American actress and writer (1888–1978)

Myrtle Vail (January 7, 1888 – September 18, 1978), sometimes credited as Myrtle Damerel, was an American vaudevillian, and radio and film actress and writer. She was a radio fixture from 1932 to 1946 thanks to the popular soap opera Myrt and Marge, playing the elder half of the title as well as having created and written the show.

== Early life ==
Vail's father, Fred Vail, was a painter and decorator in Joliet, Illinois. When she was 15, she left her home to become an entertainer. After she married and had two children, the family had its own act, traveling from one locality to another to perform during the 1910s and 1920s. When their investments were lost in the 1929 economic crash, she turned her attention to radio.

==Career==

===Radio show===

Vail thought of the show while living in the Chicago area, after having spent several years as a vaudeville performer (often with her husband, George Damerel), basing it largely on her own experiences.

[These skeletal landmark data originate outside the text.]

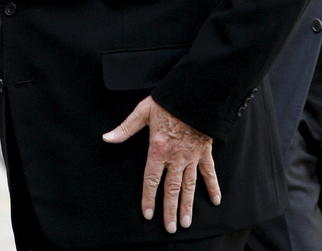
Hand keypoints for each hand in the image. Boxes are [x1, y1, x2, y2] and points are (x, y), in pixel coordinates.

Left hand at [103, 96, 220, 233]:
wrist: (195, 94)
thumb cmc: (168, 101)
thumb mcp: (142, 112)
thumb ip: (125, 128)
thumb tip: (106, 138)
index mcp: (158, 149)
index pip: (151, 179)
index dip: (148, 198)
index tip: (148, 214)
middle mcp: (175, 157)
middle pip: (171, 189)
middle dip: (169, 210)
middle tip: (170, 228)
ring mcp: (191, 156)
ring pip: (189, 186)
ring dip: (187, 205)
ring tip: (186, 223)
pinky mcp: (205, 151)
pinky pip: (209, 172)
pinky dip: (213, 186)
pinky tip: (215, 201)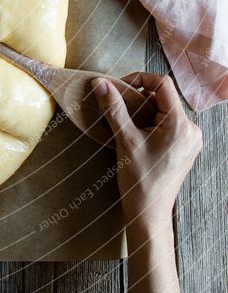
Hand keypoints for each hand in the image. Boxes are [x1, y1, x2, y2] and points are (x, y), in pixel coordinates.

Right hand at [92, 73, 201, 228]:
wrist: (149, 214)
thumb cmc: (139, 181)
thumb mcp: (125, 140)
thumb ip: (114, 108)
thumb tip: (101, 83)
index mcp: (181, 125)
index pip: (163, 84)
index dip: (139, 79)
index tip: (119, 88)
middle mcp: (191, 130)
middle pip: (163, 98)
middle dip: (138, 99)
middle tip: (118, 108)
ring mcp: (190, 140)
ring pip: (164, 111)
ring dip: (142, 112)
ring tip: (125, 125)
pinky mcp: (184, 148)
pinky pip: (167, 124)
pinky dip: (149, 123)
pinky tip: (135, 136)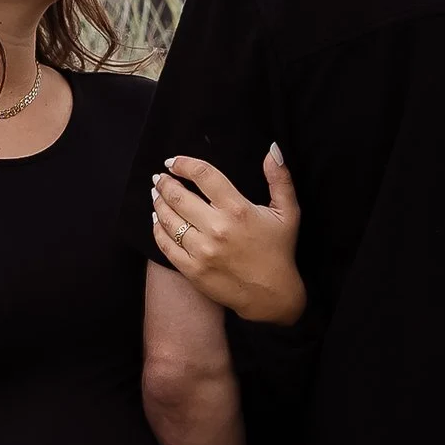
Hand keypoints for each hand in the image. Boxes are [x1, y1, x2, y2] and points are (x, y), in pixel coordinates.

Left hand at [150, 147, 306, 325]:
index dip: (184, 164)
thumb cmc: (279, 251)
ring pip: (168, 219)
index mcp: (238, 210)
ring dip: (158, 202)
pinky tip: (157, 219)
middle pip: (179, 196)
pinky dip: (157, 228)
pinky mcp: (192, 270)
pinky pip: (165, 244)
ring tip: (156, 193)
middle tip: (160, 177)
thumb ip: (280, 179)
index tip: (174, 161)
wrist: (271, 295)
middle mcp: (217, 229)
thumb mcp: (288, 212)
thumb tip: (273, 149)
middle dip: (165, 182)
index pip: (203, 176)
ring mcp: (202, 251)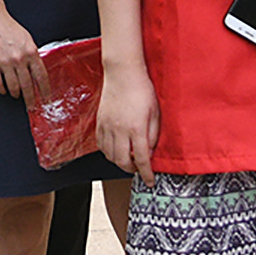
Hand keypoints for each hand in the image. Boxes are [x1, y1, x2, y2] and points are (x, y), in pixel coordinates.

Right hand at [0, 1, 45, 102]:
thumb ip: (32, 55)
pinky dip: (1, 89)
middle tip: (31, 106)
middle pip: (27, 85)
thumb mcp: (27, 39)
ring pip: (13, 87)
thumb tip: (35, 71)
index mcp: (31, 52)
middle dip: (30, 99)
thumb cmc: (10, 27)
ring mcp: (5, 62)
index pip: (41, 76)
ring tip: (16, 95)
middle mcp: (19, 59)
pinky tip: (3, 90)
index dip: (45, 90)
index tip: (46, 98)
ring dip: (15, 94)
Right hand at [97, 63, 159, 184]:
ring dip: (120, 162)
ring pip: (110, 156)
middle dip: (132, 170)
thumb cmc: (142, 89)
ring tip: (128, 158)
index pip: (142, 159)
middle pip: (123, 162)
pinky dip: (108, 152)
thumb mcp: (155, 113)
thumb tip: (150, 152)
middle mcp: (120, 131)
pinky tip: (116, 149)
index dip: (147, 174)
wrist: (123, 73)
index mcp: (136, 129)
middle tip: (139, 169)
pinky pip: (101, 145)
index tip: (150, 181)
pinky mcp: (100, 122)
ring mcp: (107, 127)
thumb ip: (153, 135)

She cast herself as Myrtle and her real-life daughter, Donna Damerel Fick, as Marge. Myrt was the elder, experienced chorus girl taking the young, inexperienced, and innocent Marge under her wing. The sponsor, Wrigley liked the idea and Myrt and Marge debuted in 1932. In 1933, Vail was injured seriously in an automobile accident. This forced her to turn the show's writing over to a colleague named Charles Thomas, who wrote a storyline in which Myrt was kidnapped by gangsters, allowing Vail to recuperate completely.

When Myrt and Marge ended in 1942, Vail came up with Myrt, Ltd., but the program was unsuccessful. She made one last effort with the original concept in 1946, creating a transcribed version of Myrt and Marge that used refurbished scripts. It found little success.

===After radio===
After the show ended, Vail became a low-key supporting actress in films, best known for roles in the low-budget cult films A Bucket of Blood (1959) and The Little Shop of Horrors (1960), written by her grandson Charles B. Griffith, and directed by Roger Corman, for whom Griffith had written and/or directed several films.

Vail apparently never remarried after her husband's death in 1936.

She appeared on television's This Is Your Life in 1960.

She can be heard in her radio career today because of the survival of approximately fifty episodes of Myrt and Marge.

==Death==
A longtime resident of Haworth, New Jersey, Vail died in Kansas City, Missouri in 1978, aged 90.

==Personal life==
Vail filed suit for divorce from Damerel in March 1934, saying that they had been living apart since May 1932.

Vail also had a son, George Damerel, who acted on radio, as well as two grandsons, one of whom was director and screenwriter Charles B. Griffith.